Here's an example. You'll need to scroll down to see the actual recipe format. https://www.cookingforengineers.com/recipe/194/Cream-of-Mush...

2 comments

After reading another comment here about a recipe being an “upside down tree” I now understand what at least this format is trying to accomplish.

It has some really nice properties, but trades off a key feature of the gantt format: your hands can only be doing one thing at a time. With the gantt format it’s very clear what you are supposed to be doing at any time and it preserves the order of operations. It doesn’t express how things are combined, however, which the tree format accomplishes.

My motivation for the gantt format was to prevent getting “meanwhiled” by a recipe. You are chugging along, and think you are in good shape, and come across that dastardly word in a recipe: Meanwhile. Turns out you should have beaten the eggs to a stiff whip 15 minutes ago.

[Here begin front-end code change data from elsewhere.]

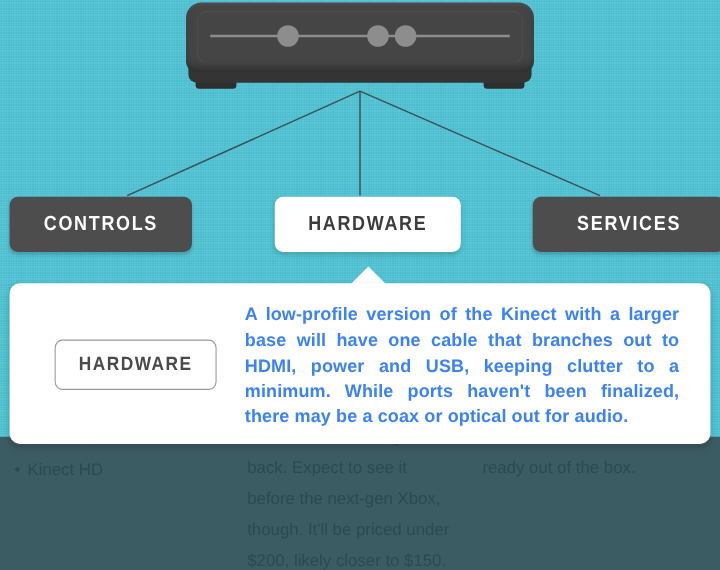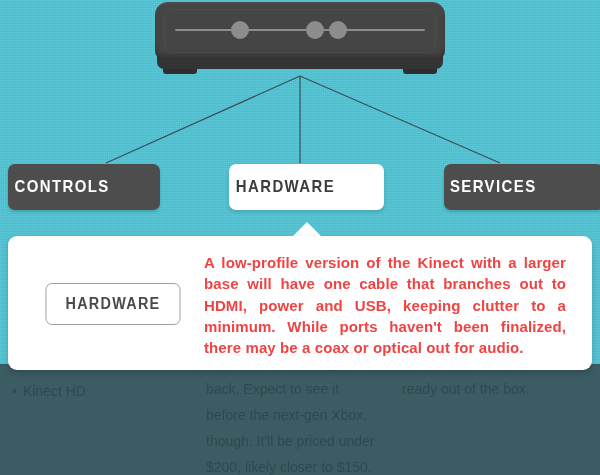--- a/index.html
+++ b/index.html
@@ -115,7 +115,7 @@
     border-radius: 7px;
     display: flex;
     align-items: center;
-    justify-content: flex-start;
+    justify-content: center;
     background: #4d4d4d;
     box-shadow: 0 2px 3px rgba(0,0,0,0.18);
   }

> but trades off a key feature of the gantt format: your hands can only be doing one thing at a time. With the gantt format it’s very clear what you are supposed to be doing at any time and it preserves the order of operations.

In the cookingforengineers.com (COE) format, the order is to do each step in the first column and then move right to the next column and do those steps, etc.

Hmm interesting. But I have to confess I have no idea, intuitively, how to read that format. I’m sure it works once you understand it, but if you need an instruction manual for the format then maybe you’ve lost the plot a bit.
It reads left to right, top to bottom. Ingredients are on the left and then each step boxes around the items involved in that step.

Using the mushroom soup recipe as an example:

(1) Melt the butter.

(2) Wash and dice the onions, celery, and leeks.

(3) Sweat the melted butter from step (1) and the diced onions, celery, and leeks from step (2) together for 6 minutes.